Place the dough on top of the filling. Crimp the edges with your fingers or a fork. Make a small slice in the center of the crust with a knife. Place the pie on top of a baking sheet covered with tin foil then place in the oven and bake for 38-40 minutes or until the crust is golden brown. (I found that it baked a lot faster, so be sure to check it often.)

Remove the pie from the oven and let it rest for 15-20 minutes before serving to allow the filling to cool and thicken.

Ingredients: stew meat, mushrooms, carrots, red potatoes, tomato paste, beef broth, garlic, thyme, parsley, canola oil, fresh chives, cornstarch, flour

Original recipe in the April 2010 issue of Cuisine at Home. I adapted and made a few changes from the original recipe.

Creamy Chicken and Rice Soup

My family all really loved this recipe. It had great flavor.


1 tsp of olive oil
1/2 onion, diced
2-3 carrots, diced
2 stalks of celery, diced (I used celery flakes since I was out of celery)
2 cloves of garlic, minced
5 cups chicken stock
1-2 bouillon cubes
1/2 tsp dried basil
Sea salt and freshly cracked pepper to taste
1 bay leaf
1 cup cooked chicken breast, diced (more if you like)
1/2 cup long grain rice
1 cup of frozen corn, thawed
2 tbsp corn starch
1 12 oz can evaporated milk

Heat olive oil and add the onion, carrots and celery once hot. Cook until tender, stirring occasionally, about 5 minutes. Add the minced garlic and stir constantly for 60 seconds. Add the chicken stock, diced chicken, rice, bouillon, basil, sea salt, black pepper and bay leaf. Cover and cook over medium heat for 15-20 minutes. Turn the soup up until it boils. Mix the corn starch and evaporated milk thoroughly in a bowl. Add the milk mixture to the boiling soup and stir. Lower the heat and add the corn. Mix thoroughly and simmer for a few more minutes. The soup will thicken as it sits.
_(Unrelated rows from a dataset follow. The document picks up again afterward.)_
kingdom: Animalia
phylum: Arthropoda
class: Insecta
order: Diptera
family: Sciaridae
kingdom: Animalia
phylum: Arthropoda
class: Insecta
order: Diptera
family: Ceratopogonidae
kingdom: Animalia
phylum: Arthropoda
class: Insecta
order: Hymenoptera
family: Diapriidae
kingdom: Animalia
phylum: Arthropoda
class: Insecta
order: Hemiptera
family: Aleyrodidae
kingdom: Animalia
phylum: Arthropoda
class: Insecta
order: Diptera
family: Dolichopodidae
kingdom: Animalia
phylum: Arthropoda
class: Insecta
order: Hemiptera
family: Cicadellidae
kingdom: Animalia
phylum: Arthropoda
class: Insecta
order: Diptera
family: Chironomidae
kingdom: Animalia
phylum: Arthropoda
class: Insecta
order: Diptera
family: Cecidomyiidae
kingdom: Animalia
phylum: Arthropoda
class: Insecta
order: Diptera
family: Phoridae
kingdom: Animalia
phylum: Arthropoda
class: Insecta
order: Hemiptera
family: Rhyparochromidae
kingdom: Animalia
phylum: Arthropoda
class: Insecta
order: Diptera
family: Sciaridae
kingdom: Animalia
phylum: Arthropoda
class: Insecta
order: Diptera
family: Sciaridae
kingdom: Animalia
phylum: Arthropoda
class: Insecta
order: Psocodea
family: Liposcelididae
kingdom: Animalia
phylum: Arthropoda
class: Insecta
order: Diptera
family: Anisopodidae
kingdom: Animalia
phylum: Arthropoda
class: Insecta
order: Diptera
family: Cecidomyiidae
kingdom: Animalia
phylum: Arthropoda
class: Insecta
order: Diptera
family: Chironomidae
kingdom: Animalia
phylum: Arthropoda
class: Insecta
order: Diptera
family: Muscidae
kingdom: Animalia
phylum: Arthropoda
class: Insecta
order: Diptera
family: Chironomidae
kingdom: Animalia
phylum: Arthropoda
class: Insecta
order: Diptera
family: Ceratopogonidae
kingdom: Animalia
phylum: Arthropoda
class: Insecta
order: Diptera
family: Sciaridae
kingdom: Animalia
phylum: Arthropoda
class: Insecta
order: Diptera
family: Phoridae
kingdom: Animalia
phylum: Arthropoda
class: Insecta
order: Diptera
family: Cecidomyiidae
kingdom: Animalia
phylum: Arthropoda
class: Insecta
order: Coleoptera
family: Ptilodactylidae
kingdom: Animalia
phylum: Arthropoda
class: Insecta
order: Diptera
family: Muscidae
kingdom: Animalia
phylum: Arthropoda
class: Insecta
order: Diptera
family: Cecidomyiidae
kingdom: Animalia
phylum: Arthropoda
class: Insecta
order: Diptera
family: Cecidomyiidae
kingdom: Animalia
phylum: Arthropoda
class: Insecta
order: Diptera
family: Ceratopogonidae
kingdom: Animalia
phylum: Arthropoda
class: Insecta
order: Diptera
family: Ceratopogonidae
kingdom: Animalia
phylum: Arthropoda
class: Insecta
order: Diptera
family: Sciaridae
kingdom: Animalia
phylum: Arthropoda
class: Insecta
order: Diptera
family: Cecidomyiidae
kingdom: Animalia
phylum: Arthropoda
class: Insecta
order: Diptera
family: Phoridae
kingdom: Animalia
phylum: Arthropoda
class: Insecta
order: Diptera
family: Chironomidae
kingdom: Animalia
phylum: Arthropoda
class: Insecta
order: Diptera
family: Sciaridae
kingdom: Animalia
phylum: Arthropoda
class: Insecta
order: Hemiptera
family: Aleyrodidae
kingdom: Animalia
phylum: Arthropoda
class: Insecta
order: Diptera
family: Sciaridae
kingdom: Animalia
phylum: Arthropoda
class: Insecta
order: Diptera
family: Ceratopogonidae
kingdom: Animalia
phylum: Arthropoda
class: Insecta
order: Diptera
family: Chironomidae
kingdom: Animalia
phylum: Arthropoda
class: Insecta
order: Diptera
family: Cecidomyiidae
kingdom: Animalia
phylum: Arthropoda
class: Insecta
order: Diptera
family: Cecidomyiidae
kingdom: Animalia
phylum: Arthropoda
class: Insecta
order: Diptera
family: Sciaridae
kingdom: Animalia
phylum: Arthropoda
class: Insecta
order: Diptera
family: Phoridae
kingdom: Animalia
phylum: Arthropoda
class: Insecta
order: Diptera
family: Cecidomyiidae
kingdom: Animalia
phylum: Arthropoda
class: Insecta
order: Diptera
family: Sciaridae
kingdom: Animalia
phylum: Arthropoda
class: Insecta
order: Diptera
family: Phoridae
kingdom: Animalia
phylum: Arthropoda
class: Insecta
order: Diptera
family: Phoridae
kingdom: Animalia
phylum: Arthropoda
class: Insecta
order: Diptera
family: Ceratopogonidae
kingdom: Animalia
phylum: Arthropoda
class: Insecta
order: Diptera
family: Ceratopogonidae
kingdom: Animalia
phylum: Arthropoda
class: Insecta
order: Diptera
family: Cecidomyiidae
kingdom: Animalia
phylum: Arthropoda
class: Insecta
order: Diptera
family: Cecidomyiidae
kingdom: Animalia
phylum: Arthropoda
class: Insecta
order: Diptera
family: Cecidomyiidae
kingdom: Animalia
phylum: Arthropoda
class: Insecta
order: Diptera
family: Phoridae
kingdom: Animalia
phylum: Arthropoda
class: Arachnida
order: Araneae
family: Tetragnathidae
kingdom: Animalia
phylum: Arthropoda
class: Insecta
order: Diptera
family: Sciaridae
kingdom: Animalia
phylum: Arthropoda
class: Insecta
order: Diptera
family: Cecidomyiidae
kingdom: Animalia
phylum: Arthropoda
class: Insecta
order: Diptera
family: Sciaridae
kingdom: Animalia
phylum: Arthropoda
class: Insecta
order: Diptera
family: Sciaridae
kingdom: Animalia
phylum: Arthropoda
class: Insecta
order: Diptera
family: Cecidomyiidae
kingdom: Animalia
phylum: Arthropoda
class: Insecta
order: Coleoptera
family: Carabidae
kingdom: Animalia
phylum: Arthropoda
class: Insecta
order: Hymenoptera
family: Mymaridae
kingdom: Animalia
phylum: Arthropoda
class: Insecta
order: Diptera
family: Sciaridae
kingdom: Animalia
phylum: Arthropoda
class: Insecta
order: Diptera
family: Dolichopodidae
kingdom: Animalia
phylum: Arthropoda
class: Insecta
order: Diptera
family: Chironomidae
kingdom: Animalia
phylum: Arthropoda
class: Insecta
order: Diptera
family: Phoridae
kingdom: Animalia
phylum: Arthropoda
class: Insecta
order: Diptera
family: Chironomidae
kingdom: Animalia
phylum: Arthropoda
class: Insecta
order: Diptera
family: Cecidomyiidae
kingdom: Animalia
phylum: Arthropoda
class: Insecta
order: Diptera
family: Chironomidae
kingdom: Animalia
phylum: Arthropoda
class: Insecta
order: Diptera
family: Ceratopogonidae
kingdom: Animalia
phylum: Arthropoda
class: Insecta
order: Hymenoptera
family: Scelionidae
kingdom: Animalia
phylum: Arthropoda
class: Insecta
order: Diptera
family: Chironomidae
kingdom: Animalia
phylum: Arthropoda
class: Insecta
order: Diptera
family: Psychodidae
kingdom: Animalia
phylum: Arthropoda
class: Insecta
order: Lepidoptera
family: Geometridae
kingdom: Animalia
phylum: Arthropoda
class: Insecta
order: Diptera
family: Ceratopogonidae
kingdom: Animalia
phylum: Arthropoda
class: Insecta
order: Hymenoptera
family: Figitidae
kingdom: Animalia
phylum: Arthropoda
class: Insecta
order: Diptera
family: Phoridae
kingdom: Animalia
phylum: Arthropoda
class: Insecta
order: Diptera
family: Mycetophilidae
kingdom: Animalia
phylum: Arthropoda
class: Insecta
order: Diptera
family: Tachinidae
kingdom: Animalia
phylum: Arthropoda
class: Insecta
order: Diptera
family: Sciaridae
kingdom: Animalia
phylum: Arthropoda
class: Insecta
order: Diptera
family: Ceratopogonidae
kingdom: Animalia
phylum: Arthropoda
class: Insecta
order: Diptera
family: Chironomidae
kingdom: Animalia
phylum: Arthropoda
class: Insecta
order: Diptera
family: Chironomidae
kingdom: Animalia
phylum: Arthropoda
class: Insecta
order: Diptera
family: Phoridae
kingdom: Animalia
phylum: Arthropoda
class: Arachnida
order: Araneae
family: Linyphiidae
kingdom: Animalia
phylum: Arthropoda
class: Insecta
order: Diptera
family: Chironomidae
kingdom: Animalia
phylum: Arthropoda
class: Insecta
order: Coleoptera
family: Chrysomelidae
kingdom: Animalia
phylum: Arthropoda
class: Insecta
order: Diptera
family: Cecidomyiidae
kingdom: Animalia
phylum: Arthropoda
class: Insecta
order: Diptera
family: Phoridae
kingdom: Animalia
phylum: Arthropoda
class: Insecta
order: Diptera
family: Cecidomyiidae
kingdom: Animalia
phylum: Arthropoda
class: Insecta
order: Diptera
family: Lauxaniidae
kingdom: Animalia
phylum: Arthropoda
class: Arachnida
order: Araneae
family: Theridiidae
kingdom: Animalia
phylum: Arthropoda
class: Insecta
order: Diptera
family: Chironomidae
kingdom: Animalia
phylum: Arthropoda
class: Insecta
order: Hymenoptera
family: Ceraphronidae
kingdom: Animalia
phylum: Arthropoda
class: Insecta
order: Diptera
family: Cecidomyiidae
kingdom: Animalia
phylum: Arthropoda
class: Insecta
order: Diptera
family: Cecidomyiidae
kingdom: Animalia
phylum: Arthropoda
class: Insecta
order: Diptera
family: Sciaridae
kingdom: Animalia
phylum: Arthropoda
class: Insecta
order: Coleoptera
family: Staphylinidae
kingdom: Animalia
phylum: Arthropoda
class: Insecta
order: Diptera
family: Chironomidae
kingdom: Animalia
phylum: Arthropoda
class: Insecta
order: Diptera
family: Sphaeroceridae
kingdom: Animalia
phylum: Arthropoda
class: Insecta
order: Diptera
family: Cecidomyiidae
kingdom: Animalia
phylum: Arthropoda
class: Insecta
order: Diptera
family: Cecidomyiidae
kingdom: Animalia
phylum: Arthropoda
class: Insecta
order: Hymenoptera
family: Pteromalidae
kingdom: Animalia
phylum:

Ingredients: carrots, celery, garlic, onion, dried basil, bay leaf, corn starch, chicken stock, bouillon cubes, chicken, long grain rice, corn, evaporated milk, olive oil.

I found this recipe off of the internet.

Friday, July 9, 2010

Texas Almond Sheet Cake


I absolutely love this version of texas sheet cake.

1 cup of butter
1 cup of water

Place both in a saucepan and bring to a boil. Then set aside and let cool.

Combine

2 cups of flour
2 cups of sugar
2 beaten eggs
1/2 cup sour cream
1 1/2 tsp. of almond extract (no imitation)
1 tsp. of salt
1 tsp. of baking soda

After ingredients mixed add the butter water mixture to batter. Spray jelly roll pan and then pour batter into pan. Bake at 375 degrees for 20-25 minutes, just until lightly brown. Let cool for 30 minutes prior to frosting.

Frosting:

Combine and bring to a boil:
1 cup butter
1/4 cup of milk
4 1/2 cups of powdered sugar
1 tsp. of almond extract

Frost cake and eat!

Ingredients: Butter, water, sugar, flour, sour cream, eggs, milk, powdered sugar, almond extract, salt, baking soda

Homemade Strawberry Freezer Jam


I have always loved my mom's strawberry freezer jam but have never been adventurous enough to make it myself. I decided to try it and was shocked at how easy it was. I have been eating peanut butter sandwiches all week just because it reminds me of home and my mom.

4 cups of pureed strawberries
3 cups sugar
1 box of pectin
1 cup of water

Puree strawberries and set to the side. Boil the sugar, pectin and water. Once at a full boil let boil for 1 minute. Combine sugar mixture and strawberries and then pour into containers for freezing.